🤖 AI Summary
This paper addresses the remote estimation of a Wiener process under random transmission delays and sampling/transmission cost constraints, aiming to minimize the long-term average cost—a weighted sum of mean-square estimation error (MSE) and resource expenditure. To tackle this non-Markovian decision problem, we propose the first online joint sampling-and-transmission policy that achieves MSE optimality under explicit resource constraints. Our method employs Lagrange relaxation to convert the constrained optimization into an unconstrained one and solves it via iterative backward induction. Transmission delays are modeled as independent and identically distributed (i.i.d.) random variables. Compared to periodic sampling, the proposed policy reduces MSE by over 40% in high-delay-variability regimes, exhibits rapid cost convergence, and demonstrates strong robustness—thereby significantly enhancing estimation performance in resource-constrained systems.
📝 Abstract
We address the optimal sampling of a Wiener process under sampling and transmission costs, with the samples being forwarded to a remote estimator over a channel with IID delay. The goal of the estimator is to reconstruct the real-time signal by minimizing a long-term average cost that includes both the mean squared estimation error (MSE) and the costs associated with sampling and transmission from causally received samples.

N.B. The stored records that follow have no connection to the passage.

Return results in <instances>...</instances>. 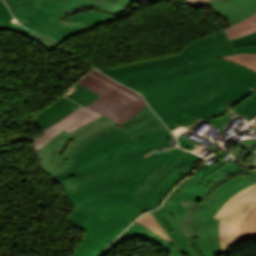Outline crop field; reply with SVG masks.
Returning a JSON list of instances; mask_svg holds the SVG:
<instances>
[{
    "mask_svg": "<svg viewBox=\"0 0 256 256\" xmlns=\"http://www.w3.org/2000/svg\"><path fill=\"white\" fill-rule=\"evenodd\" d=\"M146 139L151 141L158 148H172L176 146V143H177V140L174 138V136L170 133L169 130L141 139L139 141H136V143Z\"/></svg>",
    "mask_w": 256,
    "mask_h": 256,
    "instance_id": "obj_23",
    "label": "crop field"
},
{
    "mask_svg": "<svg viewBox=\"0 0 256 256\" xmlns=\"http://www.w3.org/2000/svg\"><path fill=\"white\" fill-rule=\"evenodd\" d=\"M100 116L102 115L84 106L80 107L51 127L44 130L42 132L44 134L34 140L35 150L38 151L43 145H45L63 129L71 133Z\"/></svg>",
    "mask_w": 256,
    "mask_h": 256,
    "instance_id": "obj_16",
    "label": "crop field"
},
{
    "mask_svg": "<svg viewBox=\"0 0 256 256\" xmlns=\"http://www.w3.org/2000/svg\"><path fill=\"white\" fill-rule=\"evenodd\" d=\"M135 0H46L41 8L14 14L25 27L51 37L65 25L59 20L75 13L83 12L82 7L96 6L97 9L110 13H120ZM81 11L77 12L76 9Z\"/></svg>",
    "mask_w": 256,
    "mask_h": 256,
    "instance_id": "obj_7",
    "label": "crop field"
},
{
    "mask_svg": "<svg viewBox=\"0 0 256 256\" xmlns=\"http://www.w3.org/2000/svg\"><path fill=\"white\" fill-rule=\"evenodd\" d=\"M137 1V0H136Z\"/></svg>",
    "mask_w": 256,
    "mask_h": 256,
    "instance_id": "obj_49",
    "label": "crop field"
},
{
    "mask_svg": "<svg viewBox=\"0 0 256 256\" xmlns=\"http://www.w3.org/2000/svg\"><path fill=\"white\" fill-rule=\"evenodd\" d=\"M255 182L256 174L232 184L215 197L220 201L202 218L199 226V240L197 245L203 256H218L223 253L218 237L219 221L212 218L230 197Z\"/></svg>",
    "mask_w": 256,
    "mask_h": 256,
    "instance_id": "obj_12",
    "label": "crop field"
},
{
    "mask_svg": "<svg viewBox=\"0 0 256 256\" xmlns=\"http://www.w3.org/2000/svg\"><path fill=\"white\" fill-rule=\"evenodd\" d=\"M187 4H191L193 2H195L196 0H185Z\"/></svg>",
    "mask_w": 256,
    "mask_h": 256,
    "instance_id": "obj_48",
    "label": "crop field"
},
{
    "mask_svg": "<svg viewBox=\"0 0 256 256\" xmlns=\"http://www.w3.org/2000/svg\"><path fill=\"white\" fill-rule=\"evenodd\" d=\"M77 83L102 95L98 100L88 105V108L119 124L131 118L146 105L142 97L134 102L125 95L87 75Z\"/></svg>",
    "mask_w": 256,
    "mask_h": 256,
    "instance_id": "obj_11",
    "label": "crop field"
},
{
    "mask_svg": "<svg viewBox=\"0 0 256 256\" xmlns=\"http://www.w3.org/2000/svg\"><path fill=\"white\" fill-rule=\"evenodd\" d=\"M227 1H230V0H210V1L206 2V3H204V5H206L209 8H213V7L218 6V5L222 4V3H225Z\"/></svg>",
    "mask_w": 256,
    "mask_h": 256,
    "instance_id": "obj_40",
    "label": "crop field"
},
{
    "mask_svg": "<svg viewBox=\"0 0 256 256\" xmlns=\"http://www.w3.org/2000/svg\"><path fill=\"white\" fill-rule=\"evenodd\" d=\"M244 169H246L244 166L240 167L236 162L233 165H231L229 162V163L223 165L222 167L218 168L217 170L213 171L211 174H209L204 179L209 182L214 176H216L218 173L222 172L223 170L226 171L231 176H233L234 174H236Z\"/></svg>",
    "mask_w": 256,
    "mask_h": 256,
    "instance_id": "obj_27",
    "label": "crop field"
},
{
    "mask_svg": "<svg viewBox=\"0 0 256 256\" xmlns=\"http://www.w3.org/2000/svg\"><path fill=\"white\" fill-rule=\"evenodd\" d=\"M201 121H203V119L199 118V117H194L193 119H191L189 122H187L186 124H184L183 126H181L180 128L172 131V133L177 136L179 134H181L182 132H184L186 129L187 130H191L192 128H194L195 126H197Z\"/></svg>",
    "mask_w": 256,
    "mask_h": 256,
    "instance_id": "obj_31",
    "label": "crop field"
},
{
    "mask_svg": "<svg viewBox=\"0 0 256 256\" xmlns=\"http://www.w3.org/2000/svg\"><path fill=\"white\" fill-rule=\"evenodd\" d=\"M157 119L156 115L151 111V109L146 105L139 113H137L133 118L127 120L126 122L120 124L119 129L129 133L153 120Z\"/></svg>",
    "mask_w": 256,
    "mask_h": 256,
    "instance_id": "obj_20",
    "label": "crop field"
},
{
    "mask_svg": "<svg viewBox=\"0 0 256 256\" xmlns=\"http://www.w3.org/2000/svg\"><path fill=\"white\" fill-rule=\"evenodd\" d=\"M140 214L142 212L134 203L104 207L93 212L75 225L86 233L71 256H97Z\"/></svg>",
    "mask_w": 256,
    "mask_h": 256,
    "instance_id": "obj_5",
    "label": "crop field"
},
{
    "mask_svg": "<svg viewBox=\"0 0 256 256\" xmlns=\"http://www.w3.org/2000/svg\"><path fill=\"white\" fill-rule=\"evenodd\" d=\"M66 96L76 100L77 102L88 105L100 97L97 93L79 85H76L66 94Z\"/></svg>",
    "mask_w": 256,
    "mask_h": 256,
    "instance_id": "obj_22",
    "label": "crop field"
},
{
    "mask_svg": "<svg viewBox=\"0 0 256 256\" xmlns=\"http://www.w3.org/2000/svg\"><path fill=\"white\" fill-rule=\"evenodd\" d=\"M88 75H90V76H92V77H94V78L100 80L101 82H103V83L109 85L110 87L114 88L115 90H117V91H119V92L125 94L126 96H128L129 98H131V99L134 100V101H135L136 99H138V98H136V97H134V96H132V95L126 93L125 91L119 89V88L116 87L115 85H113V84H111V83H109V82H107V81H105V80H103V79H101V78H99V77H97V76L91 74V73H89Z\"/></svg>",
    "mask_w": 256,
    "mask_h": 256,
    "instance_id": "obj_37",
    "label": "crop field"
},
{
    "mask_svg": "<svg viewBox=\"0 0 256 256\" xmlns=\"http://www.w3.org/2000/svg\"><path fill=\"white\" fill-rule=\"evenodd\" d=\"M179 145L181 147H184V148H187V149H190V150H192L194 147L198 148V146H199L198 144L192 143L191 141H188V140L183 139V138L179 139Z\"/></svg>",
    "mask_w": 256,
    "mask_h": 256,
    "instance_id": "obj_38",
    "label": "crop field"
},
{
    "mask_svg": "<svg viewBox=\"0 0 256 256\" xmlns=\"http://www.w3.org/2000/svg\"><path fill=\"white\" fill-rule=\"evenodd\" d=\"M136 10H138V7L118 17H111L110 13L98 10L75 14L69 18L68 24L51 38L62 43L77 33L100 26L106 22L123 18Z\"/></svg>",
    "mask_w": 256,
    "mask_h": 256,
    "instance_id": "obj_15",
    "label": "crop field"
},
{
    "mask_svg": "<svg viewBox=\"0 0 256 256\" xmlns=\"http://www.w3.org/2000/svg\"><path fill=\"white\" fill-rule=\"evenodd\" d=\"M91 73H93V74H95V75H97V76H99V77H101V78H103V79H106V80H108V81L114 83V84L117 85L119 88L125 90L126 92H128V93H130V94H132V95H134V96H136V97H138V98L141 97L137 92H135V91H133V90H130V89H128V88H126V87L120 85L119 83L113 81L112 79L108 78L107 76H105V75H103V74H101V73H99V72H97V71H95V70L92 71Z\"/></svg>",
    "mask_w": 256,
    "mask_h": 256,
    "instance_id": "obj_33",
    "label": "crop field"
},
{
    "mask_svg": "<svg viewBox=\"0 0 256 256\" xmlns=\"http://www.w3.org/2000/svg\"><path fill=\"white\" fill-rule=\"evenodd\" d=\"M196 242H197V240H196V241H193V243H194V245H195V248H196V251H197V253H198L199 256H202L201 253L199 252L198 248H197Z\"/></svg>",
    "mask_w": 256,
    "mask_h": 256,
    "instance_id": "obj_45",
    "label": "crop field"
},
{
    "mask_svg": "<svg viewBox=\"0 0 256 256\" xmlns=\"http://www.w3.org/2000/svg\"><path fill=\"white\" fill-rule=\"evenodd\" d=\"M256 116V110H254L249 116H247L244 120L245 122H249L252 118Z\"/></svg>",
    "mask_w": 256,
    "mask_h": 256,
    "instance_id": "obj_43",
    "label": "crop field"
},
{
    "mask_svg": "<svg viewBox=\"0 0 256 256\" xmlns=\"http://www.w3.org/2000/svg\"><path fill=\"white\" fill-rule=\"evenodd\" d=\"M242 146H244L246 148V150L244 151V153L241 155V159H240V163H242L243 158L253 152L256 151V140L252 141V140H247L245 142L241 143Z\"/></svg>",
    "mask_w": 256,
    "mask_h": 256,
    "instance_id": "obj_32",
    "label": "crop field"
},
{
    "mask_svg": "<svg viewBox=\"0 0 256 256\" xmlns=\"http://www.w3.org/2000/svg\"><path fill=\"white\" fill-rule=\"evenodd\" d=\"M201 165V163H199V164H195V165H192V166H181V167H179V168H177L176 170H175V172H177L178 174H180V175H182V176H187L189 173H191V171H189L192 167H194L195 169L197 168V167H199ZM194 169V170H195Z\"/></svg>",
    "mask_w": 256,
    "mask_h": 256,
    "instance_id": "obj_36",
    "label": "crop field"
},
{
    "mask_svg": "<svg viewBox=\"0 0 256 256\" xmlns=\"http://www.w3.org/2000/svg\"><path fill=\"white\" fill-rule=\"evenodd\" d=\"M190 152L156 150L122 167L63 186L73 207L66 220L78 223L100 207L134 201L138 186L163 164L173 165Z\"/></svg>",
    "mask_w": 256,
    "mask_h": 256,
    "instance_id": "obj_2",
    "label": "crop field"
},
{
    "mask_svg": "<svg viewBox=\"0 0 256 256\" xmlns=\"http://www.w3.org/2000/svg\"><path fill=\"white\" fill-rule=\"evenodd\" d=\"M149 216L153 219V221L157 224V226L160 228V230L164 233V235L168 238V240L170 241V244L172 246H174L178 251H180L175 244L172 242V240L169 238V236L167 235V233L165 232V230L162 228V226L160 225V223L157 221V219L152 215L151 212L148 213Z\"/></svg>",
    "mask_w": 256,
    "mask_h": 256,
    "instance_id": "obj_39",
    "label": "crop field"
},
{
    "mask_svg": "<svg viewBox=\"0 0 256 256\" xmlns=\"http://www.w3.org/2000/svg\"><path fill=\"white\" fill-rule=\"evenodd\" d=\"M181 53L190 63L230 54L256 53V33L229 41L222 30L189 44Z\"/></svg>",
    "mask_w": 256,
    "mask_h": 256,
    "instance_id": "obj_10",
    "label": "crop field"
},
{
    "mask_svg": "<svg viewBox=\"0 0 256 256\" xmlns=\"http://www.w3.org/2000/svg\"><path fill=\"white\" fill-rule=\"evenodd\" d=\"M28 37L37 40L39 43H41L43 46H45L50 51L58 46L57 43L51 41L49 38L41 36V35L33 33V32Z\"/></svg>",
    "mask_w": 256,
    "mask_h": 256,
    "instance_id": "obj_30",
    "label": "crop field"
},
{
    "mask_svg": "<svg viewBox=\"0 0 256 256\" xmlns=\"http://www.w3.org/2000/svg\"><path fill=\"white\" fill-rule=\"evenodd\" d=\"M140 237L147 239L155 244L160 245L165 251L169 253V256H182L181 253H179L175 248H173L170 244L156 236L155 234L148 231L146 228L138 225L133 224L130 228H128L123 235H121L118 239L114 241L112 245H110L100 256H104L106 253H108L110 250H112L114 247H116L118 244L130 239Z\"/></svg>",
    "mask_w": 256,
    "mask_h": 256,
    "instance_id": "obj_19",
    "label": "crop field"
},
{
    "mask_svg": "<svg viewBox=\"0 0 256 256\" xmlns=\"http://www.w3.org/2000/svg\"><path fill=\"white\" fill-rule=\"evenodd\" d=\"M245 150L244 147H242L241 145L238 146V148L236 149L234 155H235V158L237 159V161L239 162V159H240V155L242 154V152Z\"/></svg>",
    "mask_w": 256,
    "mask_h": 256,
    "instance_id": "obj_42",
    "label": "crop field"
},
{
    "mask_svg": "<svg viewBox=\"0 0 256 256\" xmlns=\"http://www.w3.org/2000/svg\"><path fill=\"white\" fill-rule=\"evenodd\" d=\"M183 178L184 177L173 172V174L163 182L165 185L158 192H156V194L151 199L160 205L166 194Z\"/></svg>",
    "mask_w": 256,
    "mask_h": 256,
    "instance_id": "obj_24",
    "label": "crop field"
},
{
    "mask_svg": "<svg viewBox=\"0 0 256 256\" xmlns=\"http://www.w3.org/2000/svg\"><path fill=\"white\" fill-rule=\"evenodd\" d=\"M203 122L207 123L205 120ZM203 122H201L195 129H197ZM209 125L215 127L214 125H212L210 123H209ZM215 128H217V127H215Z\"/></svg>",
    "mask_w": 256,
    "mask_h": 256,
    "instance_id": "obj_47",
    "label": "crop field"
},
{
    "mask_svg": "<svg viewBox=\"0 0 256 256\" xmlns=\"http://www.w3.org/2000/svg\"><path fill=\"white\" fill-rule=\"evenodd\" d=\"M199 159H201V157L191 153L171 167L166 164L160 167L140 185L137 190L134 203L141 209L142 212L156 208L158 205H156V203L150 198L163 186L161 183L168 176H170L177 167L181 165H192L198 163L197 160Z\"/></svg>",
    "mask_w": 256,
    "mask_h": 256,
    "instance_id": "obj_13",
    "label": "crop field"
},
{
    "mask_svg": "<svg viewBox=\"0 0 256 256\" xmlns=\"http://www.w3.org/2000/svg\"><path fill=\"white\" fill-rule=\"evenodd\" d=\"M255 173L256 169H246L231 177L223 171L209 183L193 174L152 213L185 256H198L191 240L198 239L201 218L219 201L214 197L232 183Z\"/></svg>",
    "mask_w": 256,
    "mask_h": 256,
    "instance_id": "obj_3",
    "label": "crop field"
},
{
    "mask_svg": "<svg viewBox=\"0 0 256 256\" xmlns=\"http://www.w3.org/2000/svg\"><path fill=\"white\" fill-rule=\"evenodd\" d=\"M157 149L156 146H154L151 142H149L148 140L143 141L141 143L135 144L133 146L127 147L125 148V150H135V151H140L138 153L126 156L116 162H112L110 160L105 161L103 163L94 165L92 167L80 170L78 172L73 173L71 170L62 173L60 175H57L53 178H51L53 181H55L56 183L60 184V185H65L116 167H119L120 165H123L139 156H142L150 151H153Z\"/></svg>",
    "mask_w": 256,
    "mask_h": 256,
    "instance_id": "obj_14",
    "label": "crop field"
},
{
    "mask_svg": "<svg viewBox=\"0 0 256 256\" xmlns=\"http://www.w3.org/2000/svg\"><path fill=\"white\" fill-rule=\"evenodd\" d=\"M179 137H183V138L188 139V138L186 137V135H184V134H183V135H181V136H179ZM188 140H190V139H188ZM191 141H192V140H191ZM195 143H196V142H195ZM198 144H199V143H198ZM207 147H208V146H207ZM209 148H211V149H213V150H215V151H216V149H214V148H212V147H210V146H209Z\"/></svg>",
    "mask_w": 256,
    "mask_h": 256,
    "instance_id": "obj_46",
    "label": "crop field"
},
{
    "mask_svg": "<svg viewBox=\"0 0 256 256\" xmlns=\"http://www.w3.org/2000/svg\"><path fill=\"white\" fill-rule=\"evenodd\" d=\"M118 125L102 116L71 134L63 130L37 152L44 172L53 177L69 170L75 162L70 156Z\"/></svg>",
    "mask_w": 256,
    "mask_h": 256,
    "instance_id": "obj_6",
    "label": "crop field"
},
{
    "mask_svg": "<svg viewBox=\"0 0 256 256\" xmlns=\"http://www.w3.org/2000/svg\"><path fill=\"white\" fill-rule=\"evenodd\" d=\"M0 19H14L3 0L0 1Z\"/></svg>",
    "mask_w": 256,
    "mask_h": 256,
    "instance_id": "obj_34",
    "label": "crop field"
},
{
    "mask_svg": "<svg viewBox=\"0 0 256 256\" xmlns=\"http://www.w3.org/2000/svg\"><path fill=\"white\" fill-rule=\"evenodd\" d=\"M224 101L211 86L181 106L176 107L161 119L171 131L198 115L216 125L220 132L224 133L232 120L231 117L238 115L244 119L256 109V91L231 110H228L227 105L223 103Z\"/></svg>",
    "mask_w": 256,
    "mask_h": 256,
    "instance_id": "obj_4",
    "label": "crop field"
},
{
    "mask_svg": "<svg viewBox=\"0 0 256 256\" xmlns=\"http://www.w3.org/2000/svg\"><path fill=\"white\" fill-rule=\"evenodd\" d=\"M231 62L245 65L256 71V54H239L222 57Z\"/></svg>",
    "mask_w": 256,
    "mask_h": 256,
    "instance_id": "obj_26",
    "label": "crop field"
},
{
    "mask_svg": "<svg viewBox=\"0 0 256 256\" xmlns=\"http://www.w3.org/2000/svg\"><path fill=\"white\" fill-rule=\"evenodd\" d=\"M256 153L251 154L248 159L246 160V164L244 165L246 168H256L254 165V158Z\"/></svg>",
    "mask_w": 256,
    "mask_h": 256,
    "instance_id": "obj_41",
    "label": "crop field"
},
{
    "mask_svg": "<svg viewBox=\"0 0 256 256\" xmlns=\"http://www.w3.org/2000/svg\"><path fill=\"white\" fill-rule=\"evenodd\" d=\"M74 104L75 102L63 96L58 98L35 116V125L43 131L47 127L74 111L75 108L72 107Z\"/></svg>",
    "mask_w": 256,
    "mask_h": 256,
    "instance_id": "obj_17",
    "label": "crop field"
},
{
    "mask_svg": "<svg viewBox=\"0 0 256 256\" xmlns=\"http://www.w3.org/2000/svg\"><path fill=\"white\" fill-rule=\"evenodd\" d=\"M205 1H207V0H198L195 3L191 4L190 6H192L194 8L195 6L201 4V3L205 2Z\"/></svg>",
    "mask_w": 256,
    "mask_h": 256,
    "instance_id": "obj_44",
    "label": "crop field"
},
{
    "mask_svg": "<svg viewBox=\"0 0 256 256\" xmlns=\"http://www.w3.org/2000/svg\"><path fill=\"white\" fill-rule=\"evenodd\" d=\"M0 30H12L26 36H28L31 33V31L22 27L15 20H0Z\"/></svg>",
    "mask_w": 256,
    "mask_h": 256,
    "instance_id": "obj_29",
    "label": "crop field"
},
{
    "mask_svg": "<svg viewBox=\"0 0 256 256\" xmlns=\"http://www.w3.org/2000/svg\"><path fill=\"white\" fill-rule=\"evenodd\" d=\"M166 128L159 119L129 134L116 128L73 155L71 158L77 161L71 170L75 172L108 159L114 162L126 155L135 153V151L120 149L135 144L134 141L138 139L166 130Z\"/></svg>",
    "mask_w": 256,
    "mask_h": 256,
    "instance_id": "obj_9",
    "label": "crop field"
},
{
    "mask_svg": "<svg viewBox=\"0 0 256 256\" xmlns=\"http://www.w3.org/2000/svg\"><path fill=\"white\" fill-rule=\"evenodd\" d=\"M229 40L256 32V14L224 29Z\"/></svg>",
    "mask_w": 256,
    "mask_h": 256,
    "instance_id": "obj_21",
    "label": "crop field"
},
{
    "mask_svg": "<svg viewBox=\"0 0 256 256\" xmlns=\"http://www.w3.org/2000/svg\"><path fill=\"white\" fill-rule=\"evenodd\" d=\"M136 223L146 227L148 230H150L151 232L157 234L158 236H160L162 239H164L165 241L169 242L167 240V238L163 235V233L159 230V228L156 226V224L152 221V219L148 216V214L142 215L137 221H135Z\"/></svg>",
    "mask_w": 256,
    "mask_h": 256,
    "instance_id": "obj_28",
    "label": "crop field"
},
{
    "mask_svg": "<svg viewBox=\"0 0 256 256\" xmlns=\"http://www.w3.org/2000/svg\"><path fill=\"white\" fill-rule=\"evenodd\" d=\"M217 169L213 164L210 165L209 167L206 166L205 164L203 166H201L196 172L195 174H198L200 176L205 177L206 175H208L209 173H211L213 170Z\"/></svg>",
    "mask_w": 256,
    "mask_h": 256,
    "instance_id": "obj_35",
    "label": "crop field"
},
{
    "mask_svg": "<svg viewBox=\"0 0 256 256\" xmlns=\"http://www.w3.org/2000/svg\"><path fill=\"white\" fill-rule=\"evenodd\" d=\"M215 219L223 251L244 238H256V183L229 199Z\"/></svg>",
    "mask_w": 256,
    "mask_h": 256,
    "instance_id": "obj_8",
    "label": "crop field"
},
{
    "mask_svg": "<svg viewBox=\"0 0 256 256\" xmlns=\"http://www.w3.org/2000/svg\"><path fill=\"white\" fill-rule=\"evenodd\" d=\"M240 66L222 58L190 64L179 54L100 71L139 91L161 118L211 85L231 109L256 90V72Z\"/></svg>",
    "mask_w": 256,
    "mask_h": 256,
    "instance_id": "obj_1",
    "label": "crop field"
},
{
    "mask_svg": "<svg viewBox=\"0 0 256 256\" xmlns=\"http://www.w3.org/2000/svg\"><path fill=\"white\" fill-rule=\"evenodd\" d=\"M11 12L17 13L19 11L30 9V8H38L40 7L41 0H4Z\"/></svg>",
    "mask_w": 256,
    "mask_h": 256,
    "instance_id": "obj_25",
    "label": "crop field"
},
{
    "mask_svg": "<svg viewBox=\"0 0 256 256\" xmlns=\"http://www.w3.org/2000/svg\"><path fill=\"white\" fill-rule=\"evenodd\" d=\"M211 10L232 25L256 13V0H232Z\"/></svg>",
    "mask_w": 256,
    "mask_h": 256,
    "instance_id": "obj_18",
    "label": "crop field"
}]
</instances>
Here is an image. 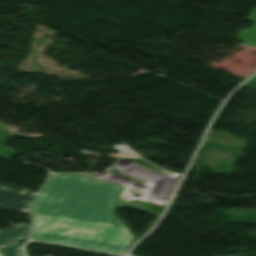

Rather than pursuing the conventional MMSE estimate, our objective is to derive a policy that optimally balances estimation accuracy and resource expenditure, yielding an MSE-optimal solution under explicit cost constraints. We look for optimal online strategies for both sampling and transmission. By employing Lagrange relaxation and iterative backward induction, we derive an optimal policy that balances the trade-offs between estimation accuracy and costs. We validate our approach through comprehensive simulations, evaluating various scenarios including balanced costs, high sampling costs, high transmission costs, and different transmission delay statistics. Our results demonstrate the effectiveness and robustness of the proposed joint sampling and transmission policy in maintaining lower MSE compared to conventional periodic sampling methods. The differences are particularly striking under high delay variability. We also analyze the convergence behavior of the cost function. We believe our formulation and results provide insights into the design and implementation of efficient remote estimation systems in stochastic networks.